Courts of Justice from four different states have reaffirmed that coordinated conducts challenged by private actions must be assessed through the lens of the economic theory and under the rule of reason, pursuant to the Antitrust Act.


Pursuant to article 29 of the Antitrust Act, any injured or potentially injured person by an anti-competitive practice may bring a private antitrust action. Injured or potentially injured persons may be represented by:

  • the MP in the defence of ‘collective or diffuse interests.’ The MP may request injunctive relief and application of remedies to halt collusive practices, but is not allowed to sue for money damages representing private parties;
  • the Union, States, Municipalities and the Federal District;
  • administrative agencies or departments; or
  • associations legally established for at least one year, provided that representing the injured class is one of its primary legal objectives. Lawsuits filed by recently established associations may be allowed to proceed in cases in which there is ‘a clear social interest demonstrated by the dimension or nature of the injury or by the relevance of the value to be safeguarded.’

Pursuant to article 89 of the Antitrust Act, in every action regarding the application of the Antitrust Act, CADE must be notified so it may at its discretion assess the need to intervene.

Collective actions

Collective actions for cartel damages have been successfully filed by associations of construction companies concerning alleged overcharges by steel rebar producers and by associations of hospitals following CADE’s decision in the medical and industrial gases case. In the latter, a state judge placed a preliminary injunction on the gas producers with the aim of displacing the collusive price equilibrium after she found that the companies overcharged the plaintiffs.

Two types of collective actions may be filed to halt or remedy anti-competitive practices: public civil actions and collective actions for defence of ‘homogeneous individual rights’. The former aims to halt or remedy or both the infringements that affect collective or diffuse interests, not specifically individualised. The latter aims to obtain injunctive relief or money damages or both for a class of plaintiffs, besides specific behavioural or structural remedies.

Public civil actions are often filed either by consumer associations or the MP, although the Union, the States, Municipalities, the Federal District and administrative agencies or departments also have standing. Plaintiffs cannot recover money damages, although defendants may be ordered to pay compensation to a public fund in order to redress the harm.

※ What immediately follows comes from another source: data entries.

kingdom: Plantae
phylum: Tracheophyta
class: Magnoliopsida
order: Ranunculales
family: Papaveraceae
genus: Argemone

A major public civil action has been filed by the MP against the steel rebars cartel requesting both compensation and injunctive relief.Collective actions for defence of homogeneous individual rights may be filed by trade associations, the MP, the Union, the States, Municipalities, the Federal District, administrative agencies or departments. Following the filing, courts publish a notice in the official gazette to interested parties to intervene and join the plaintiffs (opt-in).

The Antitrust Reform Bill

Although the Antitrust Reform Bill has been approved by both the House of Representatives and the Senate, as of July 2011, the House of Representatives has yet to sanction the Senate amendments. The bill substantially changes the institutional design of antitrust enforcement by merging SEAE and SDE powers into CADE, creating, as a consequence, a single antitrust agency. Although no substantial changes on the regulation of anti-competitive conducts are expected, legislators have not reached an agreement yet on whether confessions should be mandatory in consent orders. The new law would substantially enhance CADE’s capabilities by allowing it to hire up to 200 additional enforcers.